Even though everyone knows fear to some extend, sexual abuse survivors face fears that are hard to understand by people who’ve never been abused. What is it like to be constantly on the alert. If you don’t know how to trust the people around you. Or how to love someone without having a panic attack. Never really being able to enjoy loving interaction. It’s very normal to have fears, but when it takes over your life it may be time to face up to them.

Fear grows

When you suffer from panic attacks, you’ve probably already found a way to deal with them. To silence them at least temporarily. By taking medicine for instance. Or by compulsive behavior. Eating too little or too much, or even hurting yourself. Those things work, but they only work for a little while. It doesn’t make the fear go away. In fact, when your fear comes back, it’s worse than before.


From there things spin out of control. You’ll need more and more of what seems to work for you, while your fear continuous to grow. You start being afraid of your fear. You’re well on your way to developing a phobia. In the end you will avoid anything that may make you feel afraid.

Fear is like a bruise

Your fear is like a bruise. It just sits there and you can live with it. But every time you touch it, it hurts.
In the same way, your trauma is like you hurt on the inside. Whenever something reminds you of the sexual abuse, you feel the hurt again. And again and again…

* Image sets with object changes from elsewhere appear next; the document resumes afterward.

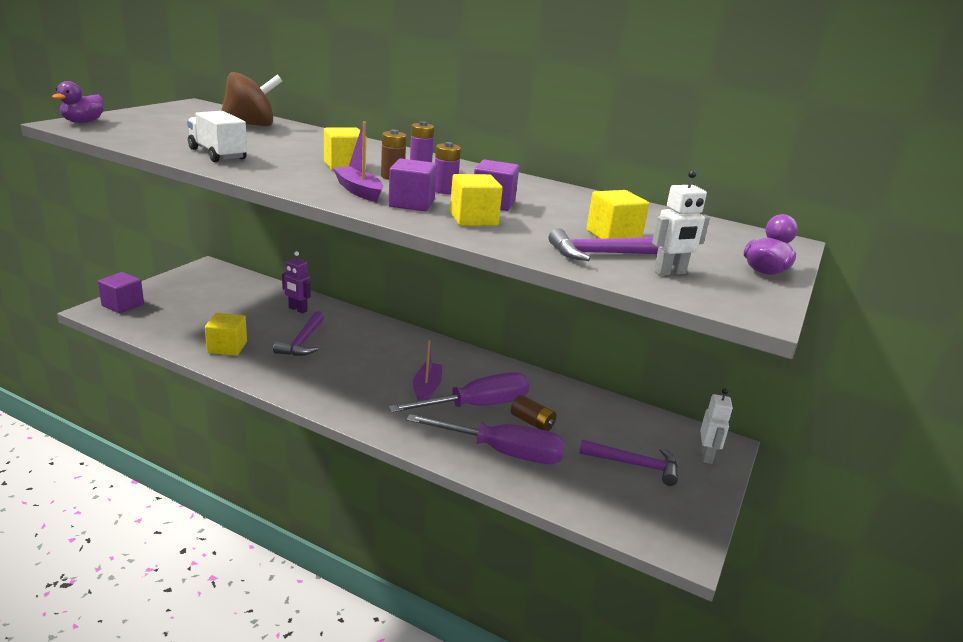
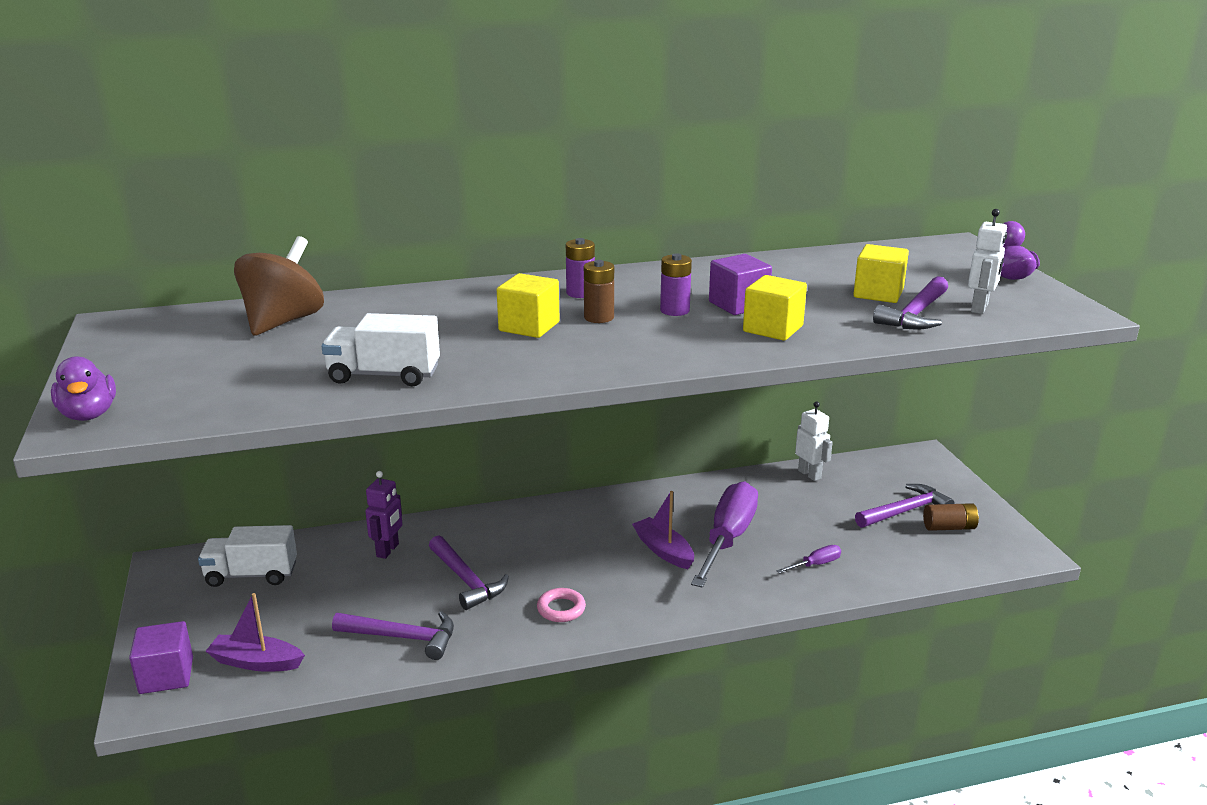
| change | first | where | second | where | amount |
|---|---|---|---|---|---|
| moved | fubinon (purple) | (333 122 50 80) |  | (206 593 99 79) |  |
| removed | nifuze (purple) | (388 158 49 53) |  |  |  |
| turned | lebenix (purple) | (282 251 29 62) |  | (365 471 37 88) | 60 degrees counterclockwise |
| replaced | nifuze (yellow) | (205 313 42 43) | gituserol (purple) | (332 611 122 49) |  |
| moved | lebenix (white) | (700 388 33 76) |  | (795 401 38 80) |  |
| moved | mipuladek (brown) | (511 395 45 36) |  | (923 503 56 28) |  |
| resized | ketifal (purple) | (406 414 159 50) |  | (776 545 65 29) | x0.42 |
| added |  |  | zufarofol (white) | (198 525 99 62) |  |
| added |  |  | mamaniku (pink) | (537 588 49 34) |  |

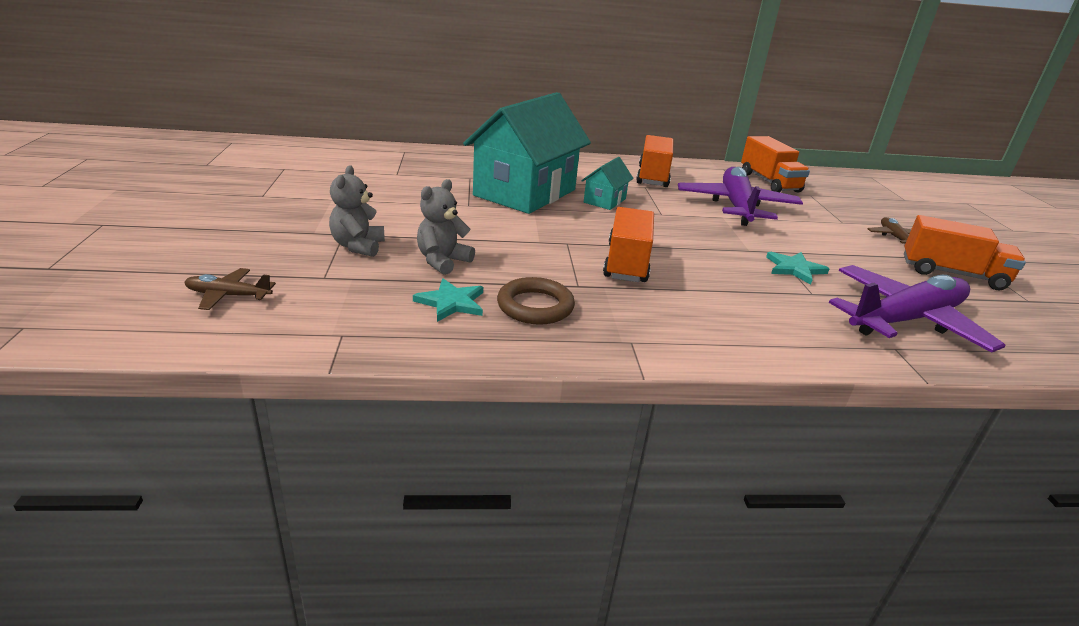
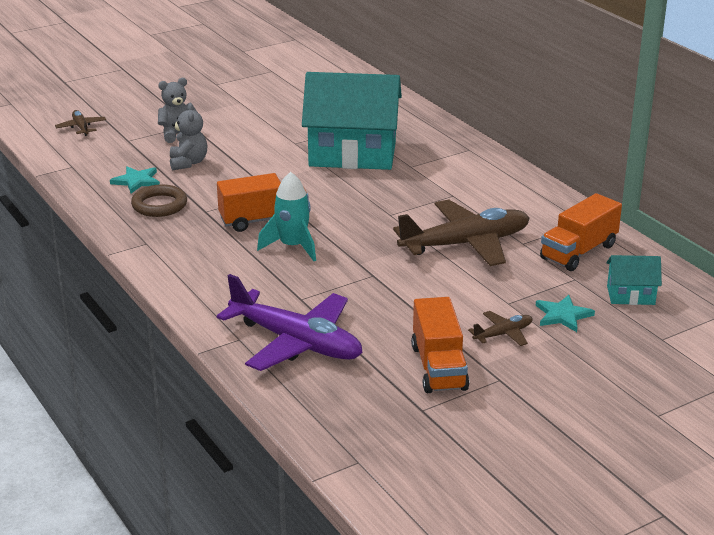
| change | first | where | second | where | amount |
|---|---|---|---|---|---|
| removed | zufarofol (orange) | (636 135 37 52) |  |  |  |
| moved | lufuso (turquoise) | (581 157 53 53) |  | (606 255 56 50) |  |
| recoloured | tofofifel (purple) | (678 167 125 59) | tofofifel (brown) | (393 200 137 66) |  |
| turned | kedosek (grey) | (417 179 58 96) |  | (170 103 37 67) | 75 degrees clockwise |
| moved | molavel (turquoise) | (766 252 63 33) |  | (535 295 60 37) |  |
| added |  |  | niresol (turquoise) | (257 172 59 89) |  |

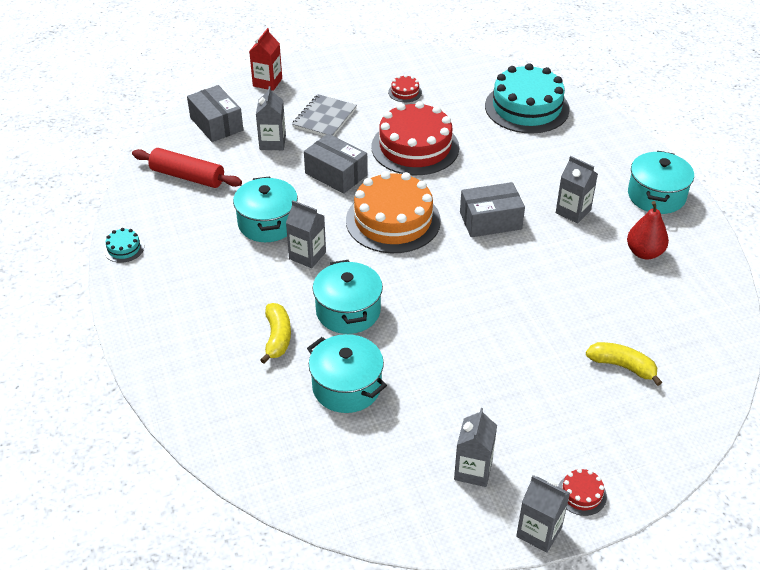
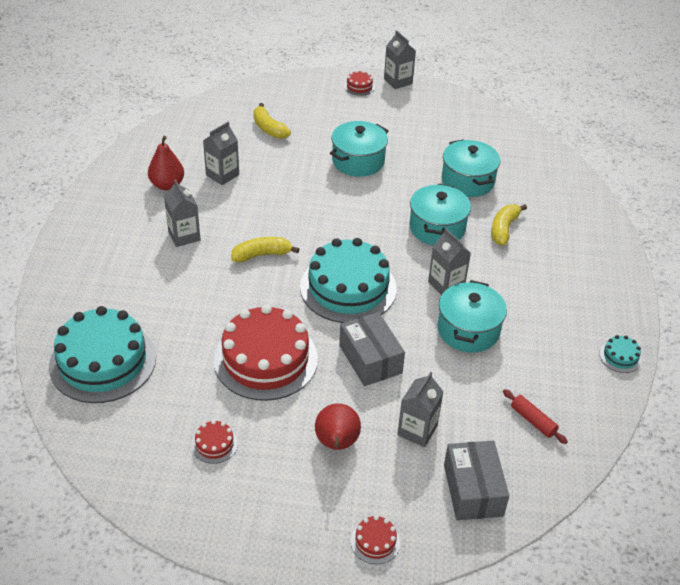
| change | first | where | second | where | amount |
|---|---|---|---|---|---|
| replaced | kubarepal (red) | (249 28 33 63) | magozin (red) | (351 515 49 49) |  |
| replaced | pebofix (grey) | (292 94 65 42) | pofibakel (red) | (315 403 46 47) |  |
| resized | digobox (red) | (132 148 110 40) |  | (503 389 65 55) | x0.56 |
| moved | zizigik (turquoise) | (628 151 66 63) |  | (330 121 58 56) |  |
| recoloured | magozin (orange) | (346 171 95 82) | magozin (turquoise) | (300 238 97 85) |  |
| replaced | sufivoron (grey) | (460 182 65 55) | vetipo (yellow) | (231 237 68 25) |  |
| moved | kubarepal (grey) | (454 408 43 79) |  | (203 122 36 63) |  |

Something happens and you’re immediately thrown in a dark place. It’s called a trigger. You will react like you’ve always done before. You suppress the pain by taking pills, hurting yourself, eating that one too many chocolate bar. The fear increases and in the end you are constantly busy trying to shy away from your pain.
Sound familiar?

Dealing with pain

There is another way of dealing with the pain. Although the pain is still the same, you can consciously visit your pain. (Preferably with the help of a good therapist who knows a thing or two about childhood sexual abuse)

It’s a tough job to undertake and it takes courage.
Was I scared the first time I went to my old pain?
Heck no, I was absolutely terrified!
The closer I got to the source of my pain the more cramped up I became.
My therapist noticed and told me:” You’re doing an excellent job of holding on to your tensions. But it’s OK to let it go now.”
I relaxed my muscles a bit and my whole body shook.
Then I cried. I cried. I cried. I cried. Like I could never stop.
Very, very slowly I noticed it felt like waves. Everytime the wave crashed into the shore and returned to the sea it took a little bit of my pain away with it.

Healing one little wave at a time

Piece by piece my bruises healed. It’s so much easier to deal with triggers now that I’m not scared anymore.
I slowly began to enjoy touch. Physically and emotionally. It feels so good to have contact- real contact- with other people.
Healing my pain came after I let go of my fear.
I welcome life with all its challenges.
I lovingly invite you to try it. All you have to lose is fear. All you have to gain is life.

Triggers from sexual abuse

Triggers: What are they?

braam (18)It still happens to me, every so often, that I get triggered by something around me. All of a sudden I feel very small and uncomfortable inside.
Nowadays I recognize the feeling. Something touches me subconsciously and it usually is related to the sexual abuse in my past.

Normal circumstances

Last time it happened I was in a department store, looking for a belt. I have Iost some weight, which is in itself good news for me, but I can’t afford to buy a new wardrobe every month. So I looked for a belt to help keep my pants up. At the lady’s department I couldn’t find any belts, so we headed to the men’s. They always have plenty.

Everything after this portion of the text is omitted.